Mr Bulters also provides all services for cerebral bypass (an operation to reroute blood around a damaged artery, preventing a stroke) in the south.
- President of the British Neurovascular Group
- Member of the Society of British Neurological Surgeons, European Association of Neurosurgical Societies and the Congress of Neurological Surgeons
- Teaches and lectures on a wide range of courses nationally and internationally
- Society of British Neurological Surgeons Research Committee member and associate editor of the British Journal of Neurosurgery
Mr Bulters has an active research interest in vascular neurosurgery and holds grants from the NIHR, EPSRC, Innovate UK, MRC, European Union, Royal College of Surgeons of Edinburgh, Wessex Medical Research and Smile for Wessex.
Mr Bulters has been the chief and principal investigator for a large portfolio of randomised trials examining new ways to improve outcomes following intracranial haemorrhage and head injury, utilising new drug interventions and surgical techniques. He also has a particular research interest in risk prediction for patients with cerebral aneurysms, arteriovenous malformations and dural AV fistulae.

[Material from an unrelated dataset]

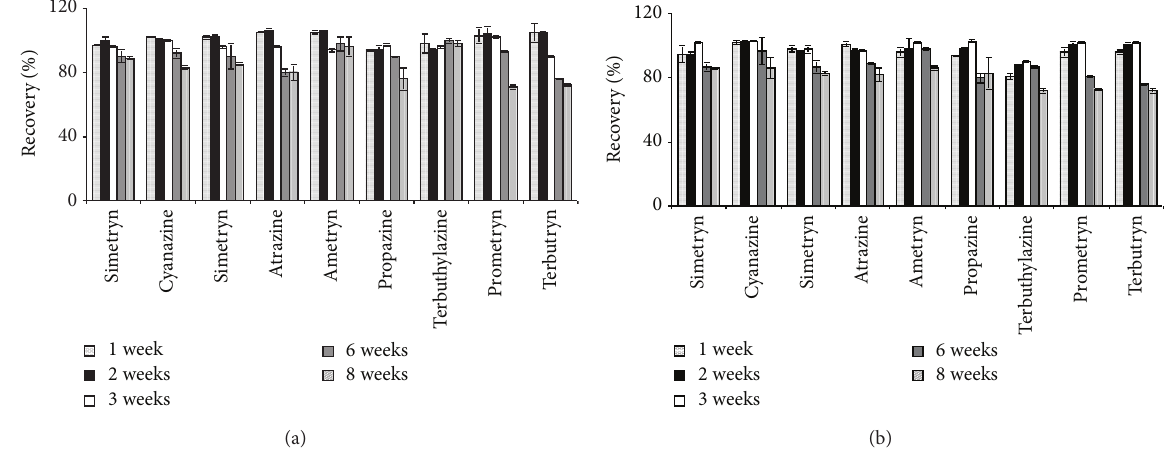
Figure 2: Effect of storage conditions on the recovery of the herbicides. (a) Temperature − 18 ∘ C, (b) temperature 4 ∘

He is also an honorary clinical lecturer at the University of Southampton, specialising in the translation of laboratory studies into clinical intervention. At the university he works closely with the team to investigate the biochemical effects of haemorrhage on the brain, and how these may be manipulated and ameliorated. This has led to a number of exciting putative interventions that are proceeding into human clinical trials.